TASK REQUIREMENTS
Line count for "LIST": state how many lines of the data below include it, and output nothing more.
•••••
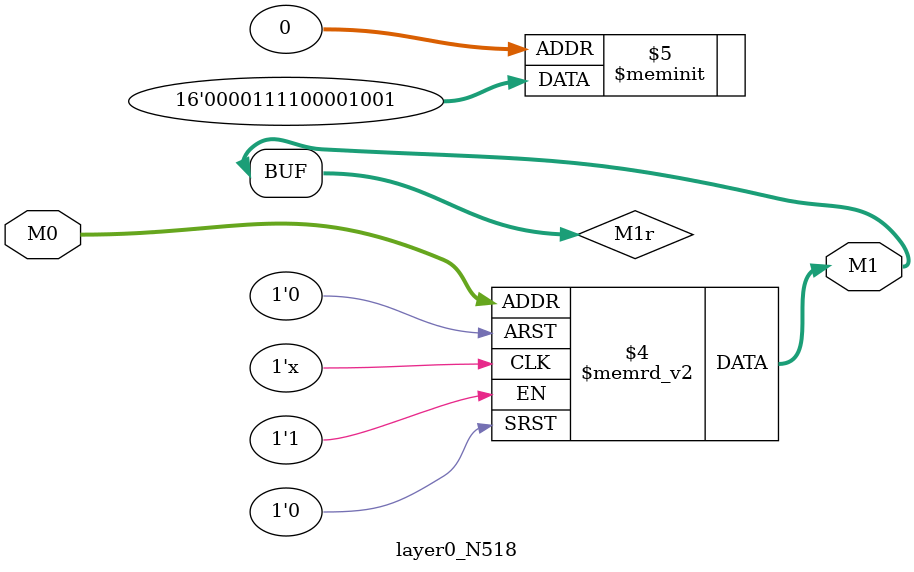
<source format=v>
module layer0_N518 ( input [2:0] M0, output [1:0] M1 );

	(*rom_style = "distributed" *) reg [1:0] M1r;
	assign M1 = M1r;
	always @ (M0) begin
		case (M0)
			3'b000: M1r = 2'b01;
			3'b100: M1r = 2'b11;
			3'b010: M1r = 2'b00;
			3'b110: M1r = 2'b00;
			3'b001: M1r = 2'b10;
			3'b101: M1r = 2'b11;
			3'b011: M1r = 2'b00;
			3'b111: M1r = 2'b00;

		endcase
	end
endmodule

</source>
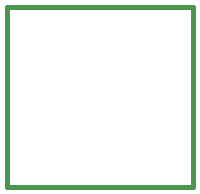
<source format=gbr>
G04 (created by PCBNEW (2013-jul-07)-stable) date Tue 05 Jan 2016 02:20:32 PM PST*
%MOIN*%
G04 Gerber Fmt 3.4, Leading zero omitted, Abs format*
%FSLAX34Y34*%
G01*
G70*
G90*
G04 APERTURE LIST*
%ADD10C,0.00590551*%
%ADD11C,0.015*%
G04 APERTURE END LIST*
G54D10*
G54D11*
X40000Y-46000D02*
X46200Y-46000D01*
X40000Y-40000D02*
X46200Y-40000D01*
X46200Y-40000D02*
X46200Y-46000D01*
X40000Y-40000D02*
X40000Y-46000D01*
M02*

</source>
•••••
YOUR SOLUTION
2